-------- Data supplied
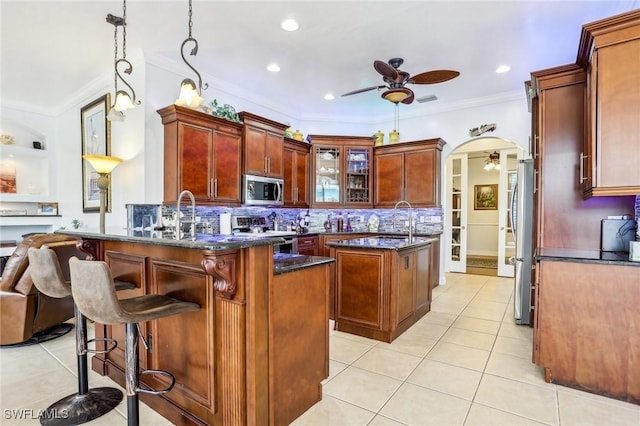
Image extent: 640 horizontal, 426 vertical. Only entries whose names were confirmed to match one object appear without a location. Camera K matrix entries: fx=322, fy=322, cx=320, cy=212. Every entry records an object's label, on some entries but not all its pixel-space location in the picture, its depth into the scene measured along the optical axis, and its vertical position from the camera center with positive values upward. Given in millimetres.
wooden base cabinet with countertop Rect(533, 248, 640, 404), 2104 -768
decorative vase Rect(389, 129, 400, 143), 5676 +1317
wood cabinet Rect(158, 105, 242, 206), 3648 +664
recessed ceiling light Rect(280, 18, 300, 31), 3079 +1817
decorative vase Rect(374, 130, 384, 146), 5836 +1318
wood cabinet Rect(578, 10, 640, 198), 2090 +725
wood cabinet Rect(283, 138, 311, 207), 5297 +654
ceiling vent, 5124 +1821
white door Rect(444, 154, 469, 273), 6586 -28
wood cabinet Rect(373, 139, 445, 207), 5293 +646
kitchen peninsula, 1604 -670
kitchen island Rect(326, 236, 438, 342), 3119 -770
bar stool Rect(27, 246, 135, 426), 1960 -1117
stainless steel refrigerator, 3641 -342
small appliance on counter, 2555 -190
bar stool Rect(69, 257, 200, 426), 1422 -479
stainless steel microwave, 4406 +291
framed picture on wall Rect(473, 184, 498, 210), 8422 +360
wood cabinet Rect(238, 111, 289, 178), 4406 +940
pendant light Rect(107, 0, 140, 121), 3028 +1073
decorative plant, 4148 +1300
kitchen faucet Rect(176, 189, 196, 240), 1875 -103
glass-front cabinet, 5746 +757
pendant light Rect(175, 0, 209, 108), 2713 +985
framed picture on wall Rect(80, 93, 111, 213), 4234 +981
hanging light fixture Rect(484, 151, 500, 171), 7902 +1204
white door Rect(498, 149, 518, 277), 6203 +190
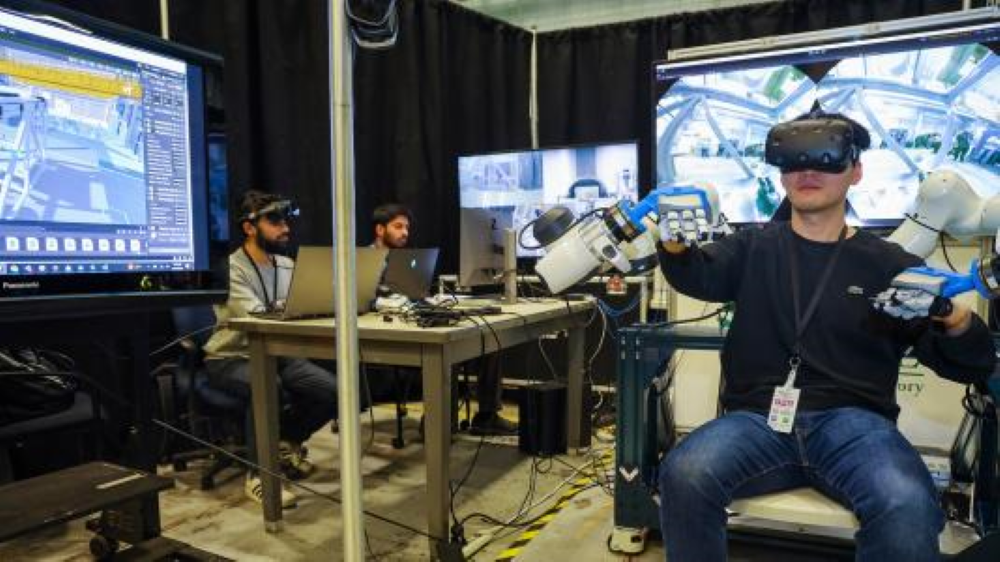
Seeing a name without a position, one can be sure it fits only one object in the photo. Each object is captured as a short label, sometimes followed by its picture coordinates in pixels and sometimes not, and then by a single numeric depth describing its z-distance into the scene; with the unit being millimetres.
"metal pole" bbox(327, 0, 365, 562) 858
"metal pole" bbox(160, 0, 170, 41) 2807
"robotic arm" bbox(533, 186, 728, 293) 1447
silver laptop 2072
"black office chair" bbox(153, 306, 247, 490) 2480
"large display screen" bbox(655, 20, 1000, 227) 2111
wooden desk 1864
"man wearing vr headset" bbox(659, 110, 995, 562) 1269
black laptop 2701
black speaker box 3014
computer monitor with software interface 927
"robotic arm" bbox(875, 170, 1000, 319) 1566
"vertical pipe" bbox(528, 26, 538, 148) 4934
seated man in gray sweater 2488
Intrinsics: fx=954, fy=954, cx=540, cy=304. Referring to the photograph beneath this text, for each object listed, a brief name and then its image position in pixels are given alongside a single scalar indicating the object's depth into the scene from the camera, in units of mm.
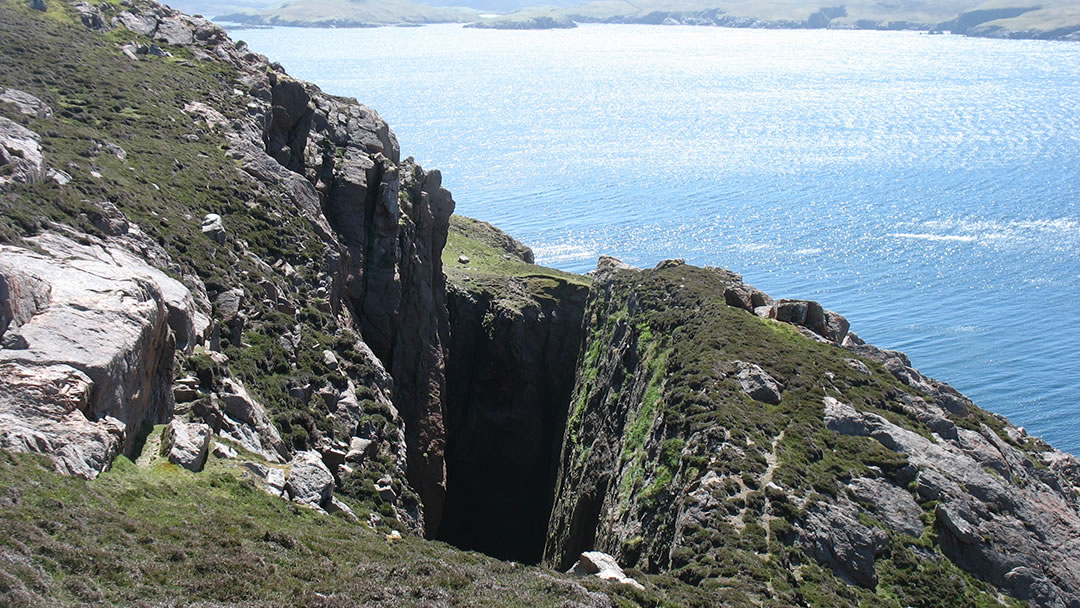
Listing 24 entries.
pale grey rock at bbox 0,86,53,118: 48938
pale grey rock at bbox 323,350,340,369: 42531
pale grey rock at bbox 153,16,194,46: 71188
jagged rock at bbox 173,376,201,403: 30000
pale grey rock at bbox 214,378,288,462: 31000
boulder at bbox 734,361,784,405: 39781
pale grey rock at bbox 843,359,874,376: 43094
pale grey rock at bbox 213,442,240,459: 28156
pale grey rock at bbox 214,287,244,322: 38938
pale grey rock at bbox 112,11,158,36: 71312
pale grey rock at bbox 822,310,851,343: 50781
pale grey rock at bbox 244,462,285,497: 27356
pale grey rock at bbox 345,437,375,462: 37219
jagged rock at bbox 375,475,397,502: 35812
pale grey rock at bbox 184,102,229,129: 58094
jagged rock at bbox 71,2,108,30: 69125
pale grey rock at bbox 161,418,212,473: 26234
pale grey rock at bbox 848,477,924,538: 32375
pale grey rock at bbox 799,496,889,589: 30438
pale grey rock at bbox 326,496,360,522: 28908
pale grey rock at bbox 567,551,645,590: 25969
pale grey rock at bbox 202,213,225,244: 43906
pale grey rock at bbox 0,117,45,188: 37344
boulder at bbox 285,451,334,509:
----------------
▶ Exercise directions
The entries above hold a line with "pale grey rock at bbox 345,437,375,462: 37219" and a later line with "pale grey rock at bbox 848,477,924,538: 32375". Write out exactly those lines and all lines between, nothing more.

▶ Answer to this exercise
pale grey rock at bbox 345,437,375,462: 37219
jagged rock at bbox 375,475,397,502: 35812
pale grey rock at bbox 184,102,229,129: 58094
jagged rock at bbox 71,2,108,30: 69125
pale grey rock at bbox 161,418,212,473: 26234
pale grey rock at bbox 848,477,924,538: 32375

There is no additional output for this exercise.